> **Exercise goal**: With pictures removed, output every record below exactly as written.

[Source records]

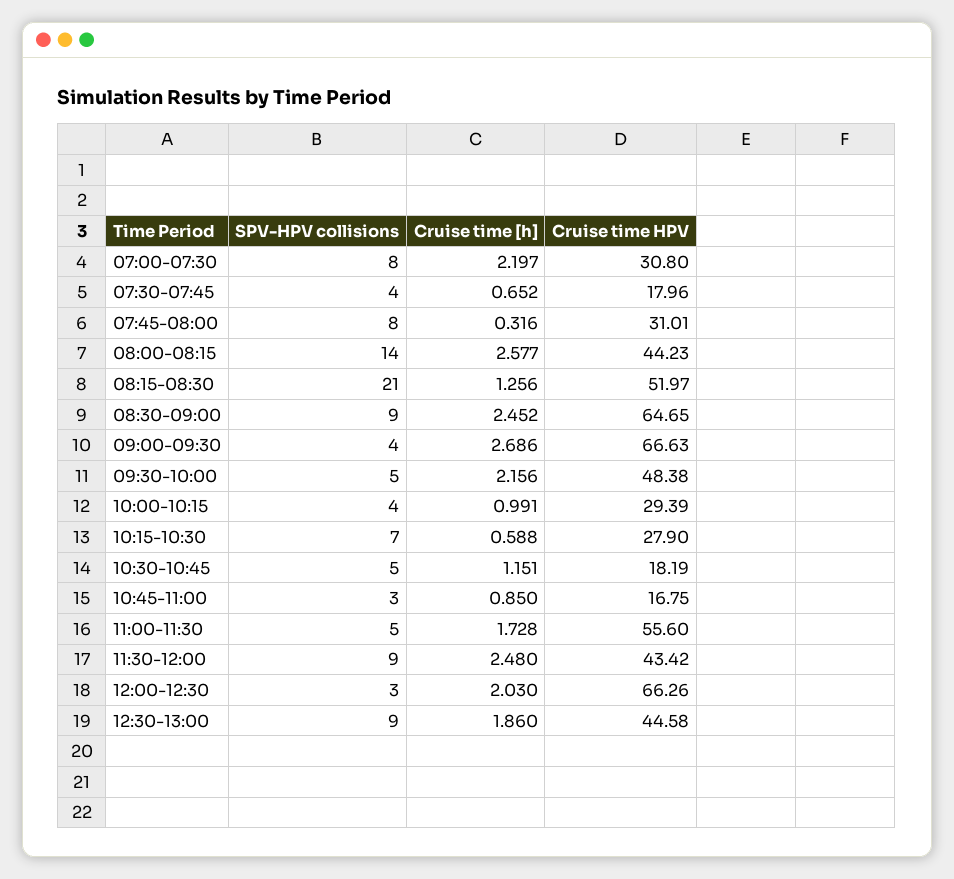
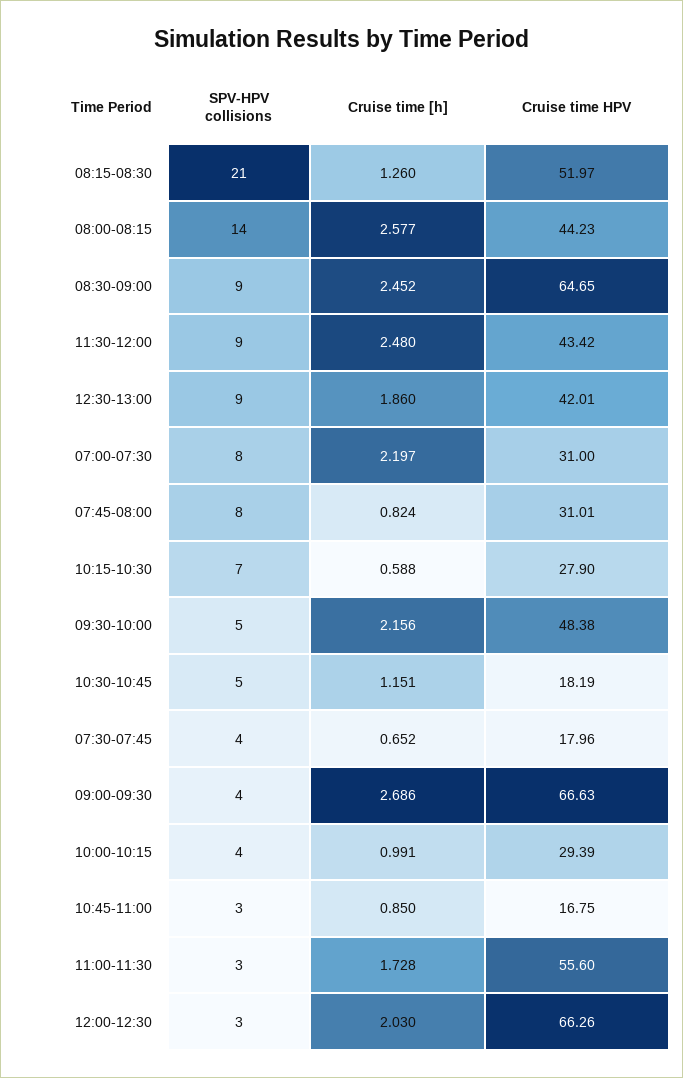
  {
    "SPV-HPV collisions": {
      "07:00-07:30": 8,
      "07:30-07:45": 4,
      "07:45-08:00": 8,
      "08:00-08:15": 14,
      "08:15-08:30": 21,
      "08:30-09:00": 9,
      "09:00-09:30": 4,
      "09:30-10:00": 5,
      "10:00-10:15": 4,
      "10:15-10:30": 7,
      "10:30-10:45": 5,
      "10:45-11:00": 3,
-     "11:00-11:30": 5,
+     "11:00-11:30": 3,
      "11:30-12:00": 9,
      "12:00-12:30": 3,
      "12:30-13:00": 9
    },
    "Cruise time [h]": {
      "07:00-07:30": 2.197,
      "07:30-07:45": 0.652,
-     "07:45-08:00": 0.316,
+     "07:45-08:00": 0.824,
      "08:00-08:15": 2.577,
-     "08:15-08:30": 1.256,
+     "08:15-08:30": 1.26,
      "08:30-09:00": 2.452,
      "09:00-09:30": 2.686,
      "09:30-10:00": 2.156,
      "10:00-10:15": 0.991,
      "10:15-10:30": 0.588,
      "10:30-10:45": 1.151,
      "10:45-11:00": 0.85,
      "11:00-11:30": 1.728,
      "11:30-12:00": 2.48,
      "12:00-12:30": 2.03,
      "12:30-13:00": 1.86
    },
    "Cruise time HPV": {
-     "07:00-07:30": 30.8,
+     "07:00-07:30": 31,
      "07:30-07:45": 17.96,
      "07:45-08:00": 31.01,
      "08:00-08:15": 44.23,
      "08:15-08:30": 51.97,
      "08:30-09:00": 64.65,
      "09:00-09:30": 66.63,
      "09:30-10:00": 48.38,
      "10:00-10:15": 29.39,
      "10:15-10:30": 27.9,
      "10:30-10:45": 18.19,
      "10:45-11:00": 16.75,
      "11:00-11:30": 55.6,
      "11:30-12:00": 43.42,
      "12:00-12:30": 66.26,
-     "12:30-13:00": 44.58
+     "12:30-13:00": 42.01
    }
  }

> **Final answer**:
  {
    "SPV-HPV collisions": {
      "07:00-07:30": 8,
      "07:30-07:45": 4,
      "07:45-08:00": 8,
      "08:00-08:15": 14,
      "08:15-08:30": 21,
      "08:30-09:00": 9,
      "09:00-09:30": 4,
      "09:30-10:00": 5,
      "10:00-10:15": 4,
      "10:15-10:30": 7,
      "10:30-10:45": 5,
      "10:45-11:00": 3,
-     "11:00-11:30": 5,
+     "11:00-11:30": 3,
      "11:30-12:00": 9,
      "12:00-12:30": 3,
      "12:30-13:00": 9
    },
    "Cruise time [h]": {
      "07:00-07:30": 2.197,
      "07:30-07:45": 0.652,
-     "07:45-08:00": 0.316,
+     "07:45-08:00": 0.824,
      "08:00-08:15": 2.577,
-     "08:15-08:30": 1.256,
+     "08:15-08:30": 1.26,
      "08:30-09:00": 2.452,
      "09:00-09:30": 2.686,
      "09:30-10:00": 2.156,
      "10:00-10:15": 0.991,
      "10:15-10:30": 0.588,
      "10:30-10:45": 1.151,
      "10:45-11:00": 0.85,
      "11:00-11:30": 1.728,
      "11:30-12:00": 2.48,
      "12:00-12:30": 2.03,
      "12:30-13:00": 1.86
    },
    "Cruise time HPV": {
-     "07:00-07:30": 30.8,
+     "07:00-07:30": 31,
      "07:30-07:45": 17.96,
      "07:45-08:00": 31.01,
      "08:00-08:15": 44.23,
      "08:15-08:30": 51.97,
      "08:30-09:00": 64.65,
      "09:00-09:30": 66.63,
      "09:30-10:00": 48.38,
      "10:00-10:15": 29.39,
      "10:15-10:30": 27.9,
      "10:30-10:45": 18.19,
      "10:45-11:00": 16.75,
      "11:00-11:30": 55.6,
      "11:30-12:00": 43.42,
      "12:00-12:30": 66.26,
-     "12:30-13:00": 44.58
+     "12:30-13:00": 42.01
    }
  }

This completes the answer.